Data items:
╭──
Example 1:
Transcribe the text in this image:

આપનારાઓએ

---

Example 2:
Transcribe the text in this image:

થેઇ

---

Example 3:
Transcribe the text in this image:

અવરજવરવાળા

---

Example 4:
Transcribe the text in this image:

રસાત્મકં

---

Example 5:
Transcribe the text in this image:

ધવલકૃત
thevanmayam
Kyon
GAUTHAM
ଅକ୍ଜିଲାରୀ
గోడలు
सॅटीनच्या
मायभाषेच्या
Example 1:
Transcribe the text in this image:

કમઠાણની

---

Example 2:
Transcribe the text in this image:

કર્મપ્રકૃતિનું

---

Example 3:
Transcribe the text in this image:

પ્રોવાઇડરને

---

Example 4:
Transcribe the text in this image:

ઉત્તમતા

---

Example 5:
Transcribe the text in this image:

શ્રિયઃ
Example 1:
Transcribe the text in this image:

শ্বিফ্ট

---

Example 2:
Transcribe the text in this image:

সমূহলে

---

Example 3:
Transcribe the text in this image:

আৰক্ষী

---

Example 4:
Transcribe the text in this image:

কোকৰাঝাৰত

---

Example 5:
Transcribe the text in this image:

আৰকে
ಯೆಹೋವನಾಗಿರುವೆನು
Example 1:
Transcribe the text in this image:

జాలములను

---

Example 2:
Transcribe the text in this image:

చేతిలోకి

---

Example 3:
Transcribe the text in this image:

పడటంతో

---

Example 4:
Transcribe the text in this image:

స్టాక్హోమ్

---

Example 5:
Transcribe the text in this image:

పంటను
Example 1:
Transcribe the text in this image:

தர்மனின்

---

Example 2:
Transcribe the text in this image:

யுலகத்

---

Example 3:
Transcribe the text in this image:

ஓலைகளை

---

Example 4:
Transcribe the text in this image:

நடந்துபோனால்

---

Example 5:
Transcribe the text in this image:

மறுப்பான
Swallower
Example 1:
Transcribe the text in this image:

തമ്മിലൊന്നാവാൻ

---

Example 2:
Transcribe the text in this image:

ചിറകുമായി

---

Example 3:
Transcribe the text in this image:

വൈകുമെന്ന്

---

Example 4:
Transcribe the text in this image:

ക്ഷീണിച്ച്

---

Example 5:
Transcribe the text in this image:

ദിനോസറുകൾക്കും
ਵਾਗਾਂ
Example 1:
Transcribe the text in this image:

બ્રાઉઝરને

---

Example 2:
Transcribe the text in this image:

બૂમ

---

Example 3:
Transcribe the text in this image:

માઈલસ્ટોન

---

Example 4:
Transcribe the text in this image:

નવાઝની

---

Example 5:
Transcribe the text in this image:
╰──
Requirements. Rewrite all of the data above, substituting "Write out" for each occurrence of "Transcribe" and leaving everything else as it is.

Written response.
Example 1:
Write out the text in this image:

આપનારાઓએ

---

Example 2:
Write out the text in this image:

થેઇ

---

Example 3:
Write out the text in this image:

અવરજવરવાળા

---

Example 4:
Write out the text in this image:

રસાત્મકં

---

Example 5:
Write out the text in this image:

ધવલકૃત
thevanmayam
Kyon
GAUTHAM
ଅକ୍ଜିଲାରୀ
గోడలు
सॅटीनच्या
मायभाषेच्या
Example 1:
Write out the text in this image:

કમઠાણની

---

Example 2:
Write out the text in this image:

કર્મપ્રકૃતિનું

---

Example 3:
Write out the text in this image:

પ્રોવાઇડરને

---

Example 4:
Write out the text in this image:

ઉત્તમતા

---

Example 5:
Write out the text in this image:

શ્રિયઃ
Example 1:
Write out the text in this image:

শ্বিফ্ট

---

Example 2:
Write out the text in this image:

সমূহলে

---

Example 3:
Write out the text in this image:

আৰক্ষী

---

Example 4:
Write out the text in this image:

কোকৰাঝাৰত

---

Example 5:
Write out the text in this image:

আৰকে
ಯೆಹೋವನಾಗಿರುವೆನು
Example 1:
Write out the text in this image:

జాలములను

---

Example 2:
Write out the text in this image:

చేతిలోకి

---

Example 3:
Write out the text in this image:

పడటంతో

---

Example 4:
Write out the text in this image:

స్టాక్హోమ్

---

Example 5:
Write out the text in this image:

పంటను
Example 1:
Write out the text in this image:

தர்மனின்

---

Example 2:
Write out the text in this image:

யுலகத்

---

Example 3:
Write out the text in this image:

ஓலைகளை

---

Example 4:
Write out the text in this image:

நடந்துபோனால்

---

Example 5:
Write out the text in this image:

மறுப்பான
Swallower
Example 1:
Write out the text in this image:

തമ്മിലൊന്നാവാൻ

---

Example 2:
Write out the text in this image:

ചിറകുമായി

---

Example 3:
Write out the text in this image:

വൈകുമെന്ന്

---

Example 4:
Write out the text in this image:

ക്ഷീണിച്ച്

---

Example 5:
Write out the text in this image:

ദിനോസറുകൾക്കും
ਵਾਗਾਂ
Example 1:
Write out the text in this image:

બ્રાઉઝરને

---

Example 2:
Write out the text in this image:

બૂમ

---

Example 3:
Write out the text in this image:

માઈલસ્ટોન

---

Example 4:
Write out the text in this image:

નવાઝની

---

Example 5:
Write out the text in this image:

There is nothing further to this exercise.